Let’s ensure vulnerable women have due access to legal counsel and representation 

What we have witnessed during the COVID pandemic is how survivors of GBV are faced with multiple layers of vulnerabilities. While tremendous efforts have been made to provide essential health and social services, the survivors of GBV are often left to fend themselves through what is often arduous and lengthy legal procedures. 

The Constitution requires us to endeavour to provide legal aid to secure justice, which shall not be denied to any person by reason of economic or other disabilities’ (art. 9(6)).
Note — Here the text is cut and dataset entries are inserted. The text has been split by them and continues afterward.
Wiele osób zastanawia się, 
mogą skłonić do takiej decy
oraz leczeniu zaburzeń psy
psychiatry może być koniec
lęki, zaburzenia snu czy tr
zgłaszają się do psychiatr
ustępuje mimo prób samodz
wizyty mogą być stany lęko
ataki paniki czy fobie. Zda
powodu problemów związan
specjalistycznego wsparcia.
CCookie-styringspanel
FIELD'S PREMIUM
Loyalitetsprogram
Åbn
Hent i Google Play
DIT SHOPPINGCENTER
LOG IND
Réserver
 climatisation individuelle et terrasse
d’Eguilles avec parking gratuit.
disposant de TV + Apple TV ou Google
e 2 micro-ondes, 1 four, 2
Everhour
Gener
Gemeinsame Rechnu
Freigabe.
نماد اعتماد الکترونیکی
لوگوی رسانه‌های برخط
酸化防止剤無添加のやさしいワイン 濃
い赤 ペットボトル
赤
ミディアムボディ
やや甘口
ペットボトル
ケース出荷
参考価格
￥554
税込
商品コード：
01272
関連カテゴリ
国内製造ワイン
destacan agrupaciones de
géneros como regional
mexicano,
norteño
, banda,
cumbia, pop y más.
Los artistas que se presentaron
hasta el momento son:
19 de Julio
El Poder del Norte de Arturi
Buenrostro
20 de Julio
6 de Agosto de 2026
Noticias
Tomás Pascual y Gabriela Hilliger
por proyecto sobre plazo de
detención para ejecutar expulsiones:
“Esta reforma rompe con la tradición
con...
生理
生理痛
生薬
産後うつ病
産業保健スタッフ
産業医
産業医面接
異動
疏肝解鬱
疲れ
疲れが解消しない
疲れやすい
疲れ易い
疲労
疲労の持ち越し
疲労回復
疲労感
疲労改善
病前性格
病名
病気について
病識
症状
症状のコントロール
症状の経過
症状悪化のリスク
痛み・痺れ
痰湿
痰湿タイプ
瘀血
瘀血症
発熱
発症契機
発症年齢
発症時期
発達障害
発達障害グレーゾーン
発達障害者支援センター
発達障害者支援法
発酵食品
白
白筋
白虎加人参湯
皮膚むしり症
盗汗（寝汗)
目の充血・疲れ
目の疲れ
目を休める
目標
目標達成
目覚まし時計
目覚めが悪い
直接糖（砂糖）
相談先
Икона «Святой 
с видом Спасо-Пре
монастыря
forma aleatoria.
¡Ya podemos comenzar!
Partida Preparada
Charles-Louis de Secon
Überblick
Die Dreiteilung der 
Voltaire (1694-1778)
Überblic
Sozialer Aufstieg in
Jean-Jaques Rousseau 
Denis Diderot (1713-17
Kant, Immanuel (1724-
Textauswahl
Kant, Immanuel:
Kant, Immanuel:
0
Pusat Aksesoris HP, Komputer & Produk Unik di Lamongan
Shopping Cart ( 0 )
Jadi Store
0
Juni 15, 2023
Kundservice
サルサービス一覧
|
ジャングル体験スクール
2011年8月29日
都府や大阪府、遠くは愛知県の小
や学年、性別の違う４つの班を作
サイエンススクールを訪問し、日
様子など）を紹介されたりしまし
Yet women and girls, who have suffered abuse, have so far not been afforded much legal help to hold the perpetrators of brutality accountable. To address this gap, in early November, we partnered with RENEW and a private legal firm to enhance access to legal representation for vulnerable women. 

Further, in collaboration with NCWC, we developed the Legal Aid Guidelines for Vulnerable Women and Children 2021 to ensure that vulnerable women have access to legal representation. Women who have been traumatised, sometimes by years of assaults and battery, are seldom in a position, financially, mentally, or practically, to pursue legal cases against their tormentors. Providing survivors of GBV with legal aid to ensure that offenders are made to answer before our courts not only serves to uphold the dignity of survivors but also sends a clear message to society that GBV is a serious offence that will always be prosecuted. 

As of today, requests for legal aid from five vulnerable women are being processed and will soon have the representation services of qualified Jabmis to seek justice through our courts. It is our sincere hope that lessons from this support will catalyse the required momentum to establish a sustainable mechanism to provide legal support to vulnerable women in the future, as envisaged in our Constitution. 

UNDP will continue to invest in efforts and initiatives aimed at influencing transformational changes in addressing issues around GBV and advancing rights of women in Bhutan. Violence holds back everyone, not just women and girls. Without ending violence against women, achieving Gross National Happiness, equitable and inclusive economic growth and 17 Sustainable Development Goals will not be possible.